Polarization with successive polarizers for minimal loss of energy

Question

So, I am currenly studying polarization at a relatively basic level, and there is this qualitative question in a list of suggested exercises I am pretty sure I know the answer, but not exactly how to arrive on it. Furthermore, I think that if I am right about the answer, it would actually be quite tough to prove it mathematically.

So, the question is that given a certain number of polarizers and a polarized EM-wave source, what would be the best way to minimize energy loss to rotate the wave by a given degree.

Ok, so, I fell, intuitively, that the answer would be to turn every polarizer the least in relation to the one before it so that in the end the EM wave is rotated by the final angle.

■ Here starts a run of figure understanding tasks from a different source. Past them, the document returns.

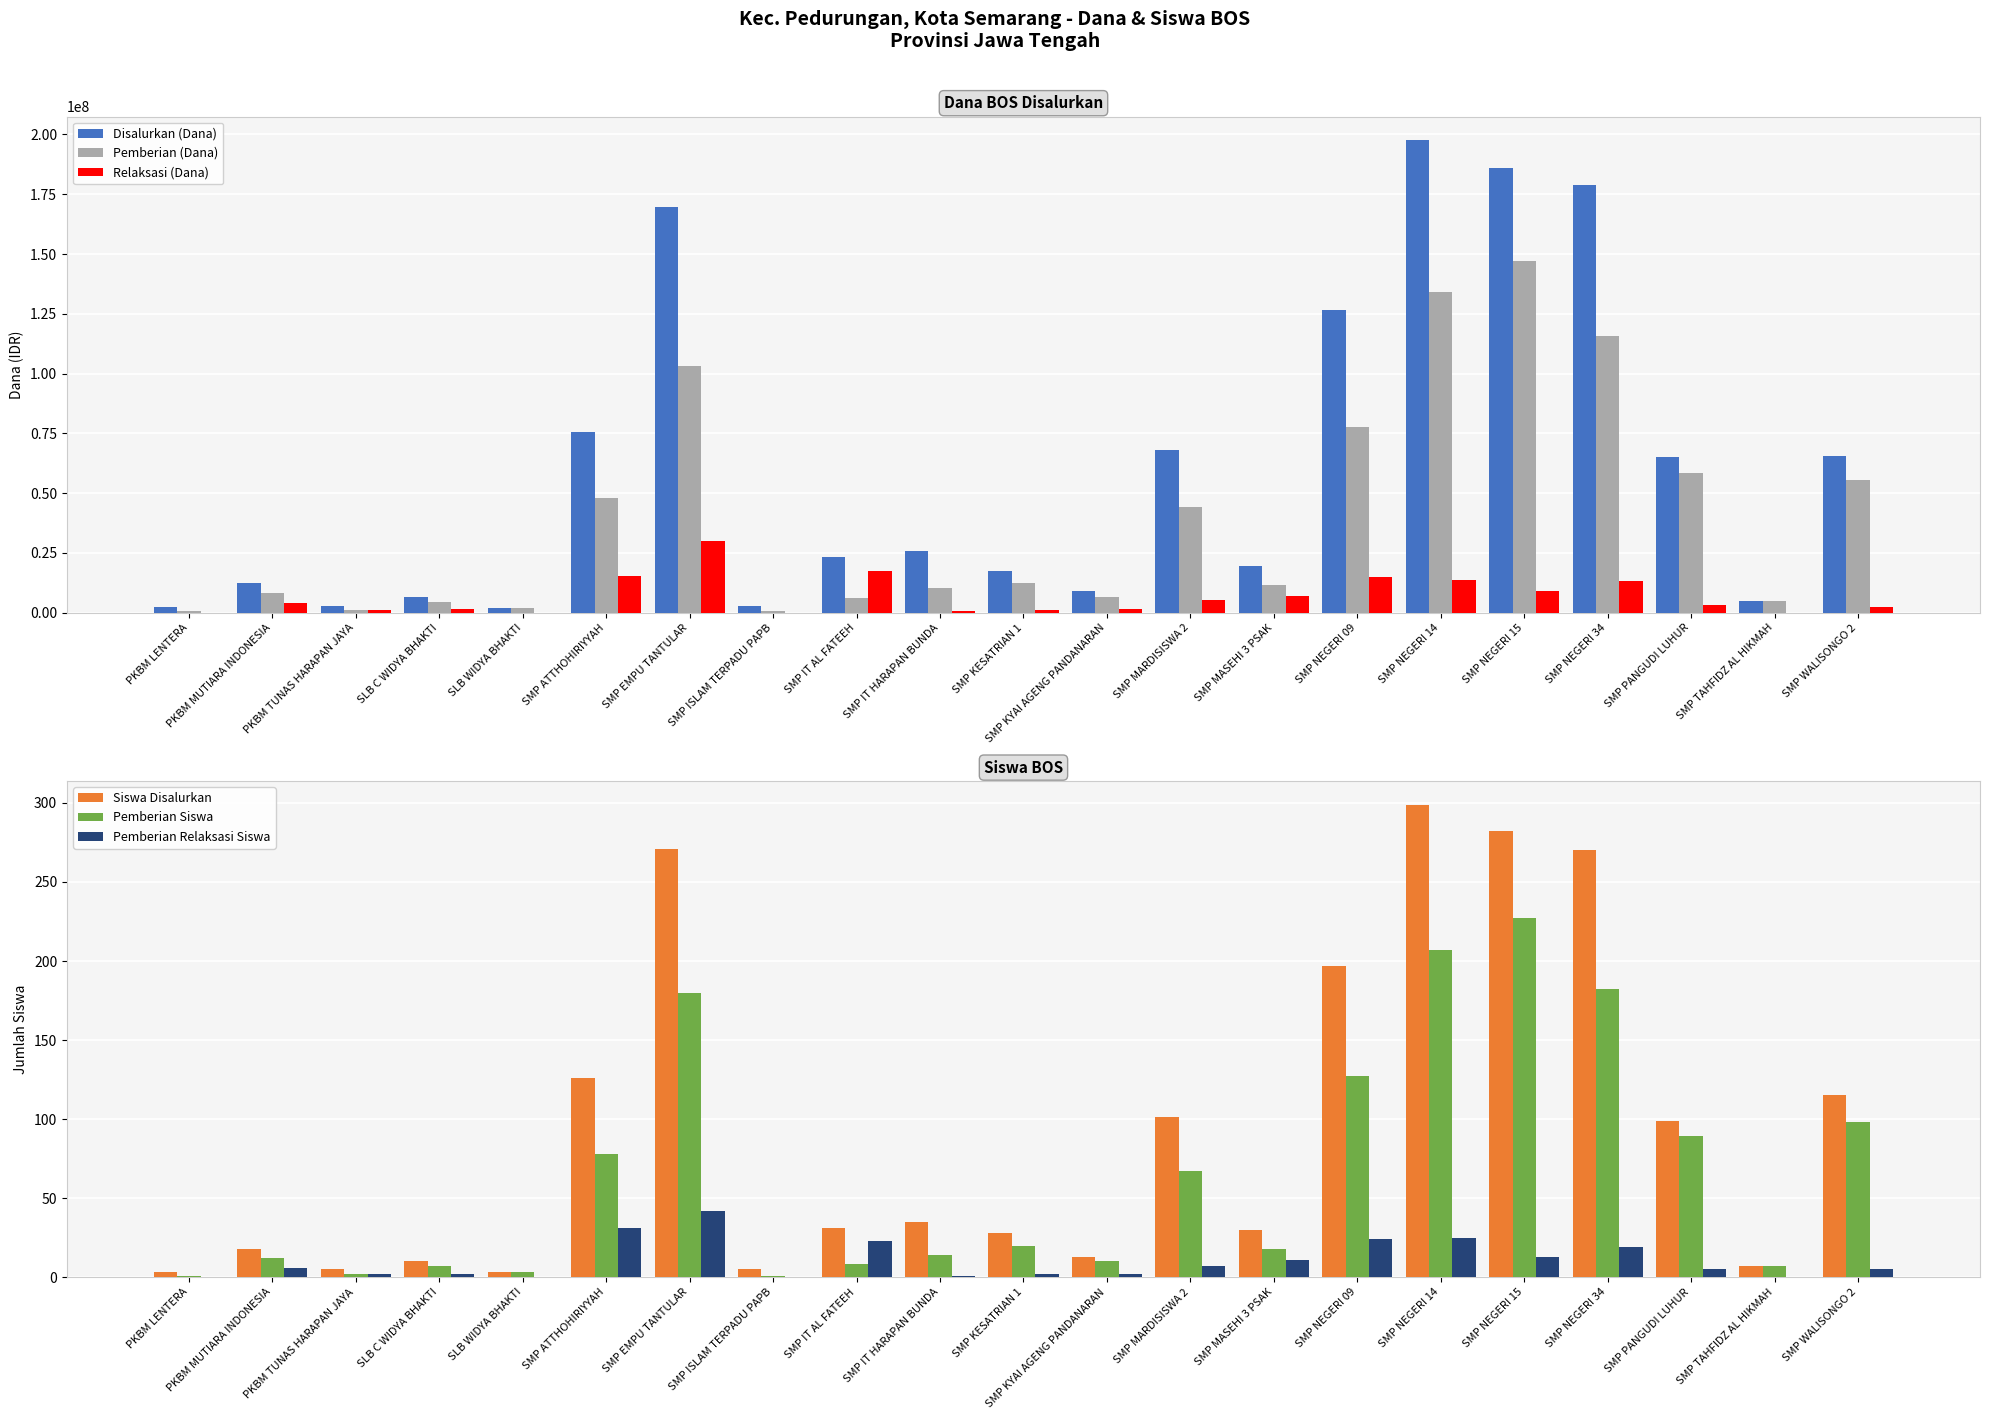

What position from the right is SMP ISLAM TERPADU PAPB?

14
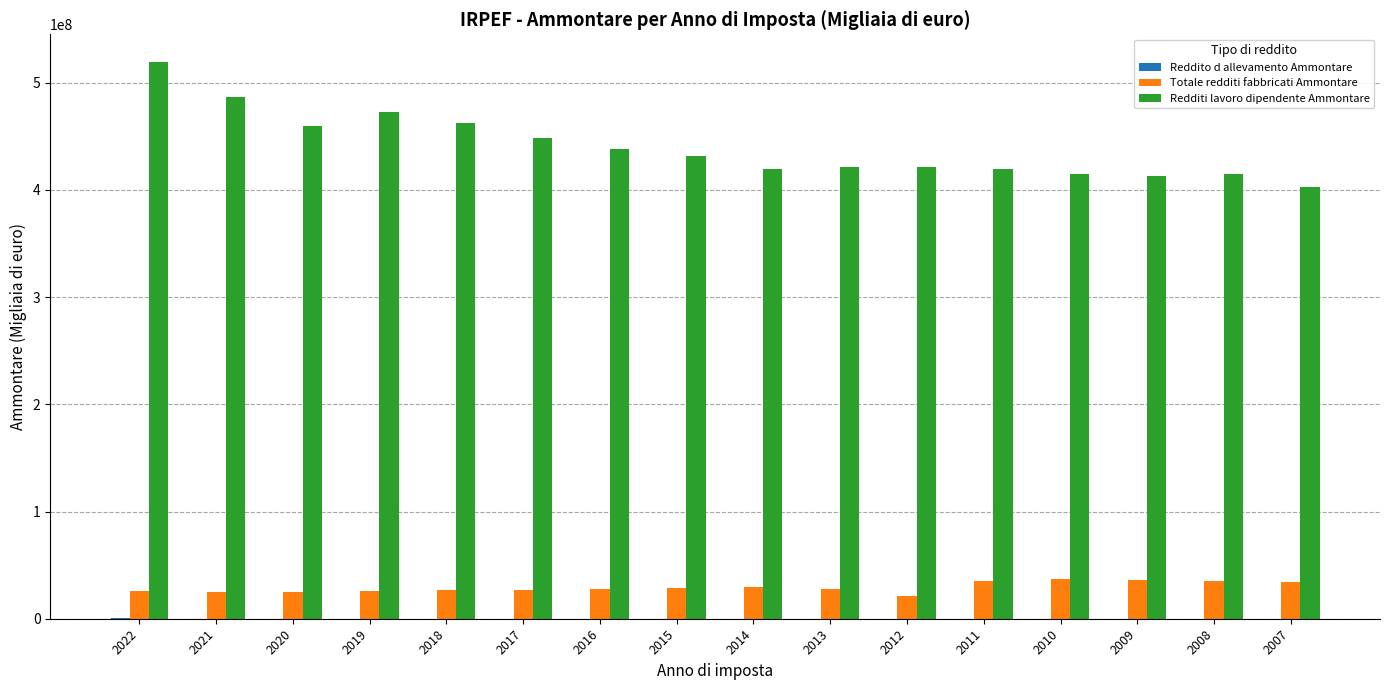

What is the sum of all Totale redditi fabbricati Ammontare values?

467581771.4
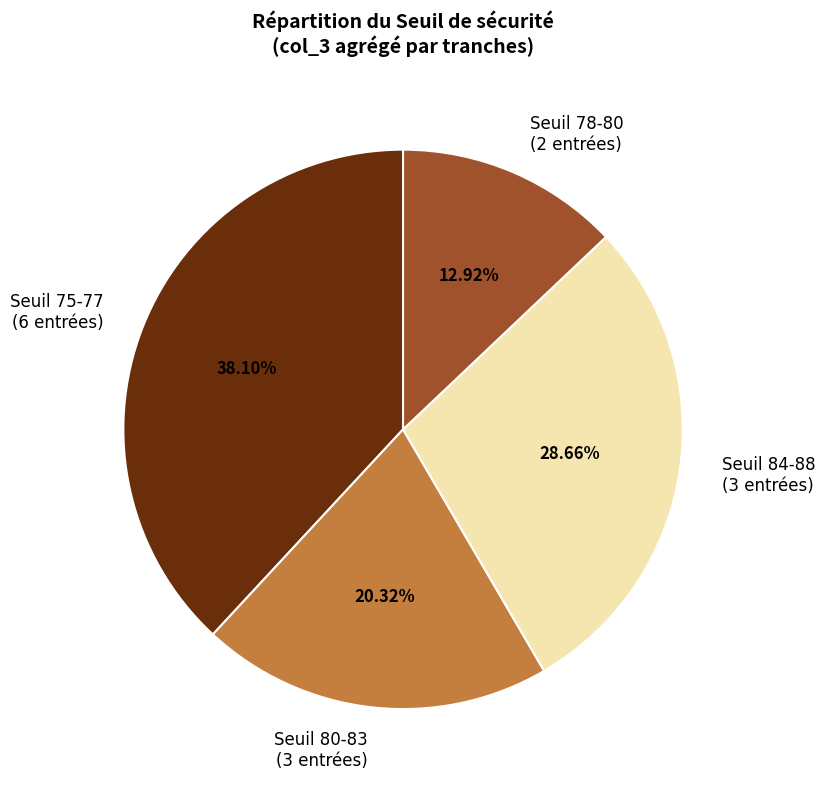

Approximately how many times larger is the value at Seuil 75-77 (6 entrées) compared to Seuil 84-88 (3 entrées)?

1.3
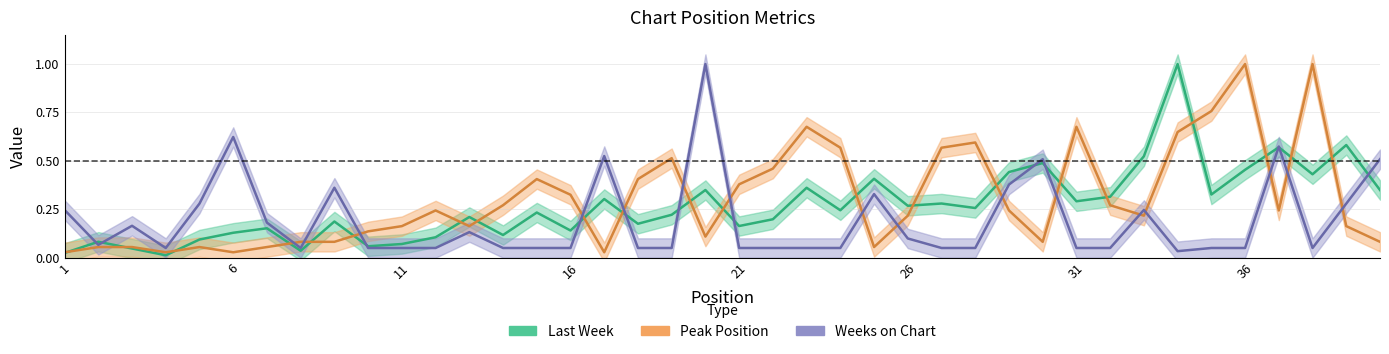

How many lines are shown in the chart?

3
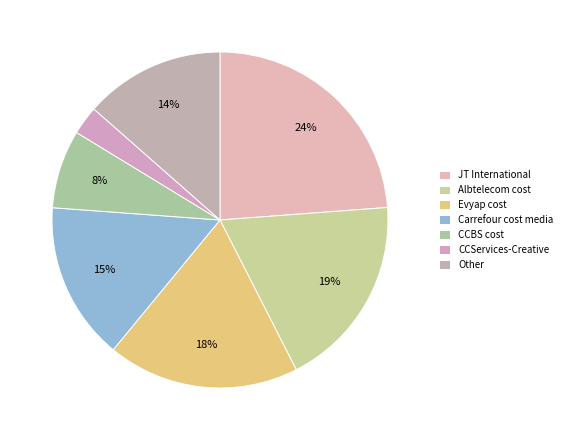

What percentage is the CCBS cost slice, to the nearest percent?

8%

I think that it is not obvious why the TOTAL energy loss should be minimal using that approach. What guarantees that there isn't another function of polarizer rotation in relation to how many degrees the light has already been turned that will minimize loss even further?

The proof might have something to do with showing that the average loss of the function that turns every polarizer $\theta/n$ in relation to the previous one, where $\theta$=Final Angle and $n$=total number of polarizers, is equal or smaller than the average loss of any function in the set of functions of polarizer turn angle.

Answer 1

The easiest way to prove this is to ask yourself what minimizes the energy loss from A to B with just one additional polarizer. That is, starting at 0° and ending at $\beta$, what is the intermediate angle $\alpha$ you need to place a polarizer to get the least total power loss.

Amplitude after the first polarizer: $$A_{\alpha} = A_0 \cos\alpha$$

Amplitude after the second: $$\begin{align}A_{\beta} &= A_{\alpha} \cos(\beta - \alpha) \\ &= A_0 \cos\alpha \cos(\beta-\alpha)\end{align}$$

Differentiating this expression with respect to $\alpha$ and setting the result to zero:

$$-\sin\alpha \cos(\beta-\alpha) - \cos\alpha \sin(\beta-\alpha) = 0\\ \tan\alpha = \tan(\beta-\alpha)\\ \alpha = \frac12 \beta$$

Just as your hunch predicted. So assuming you have $n-1$ polarizers set to the optimal angle, the last one needs to divide the remaining interval by two. But that is true no matter what the last polarizer is that you insert... so if you keep removing one polarizer and putting it back "in the middle" in the slot where you had removed it, you will eventually have all the polarizer angles evenly spaced.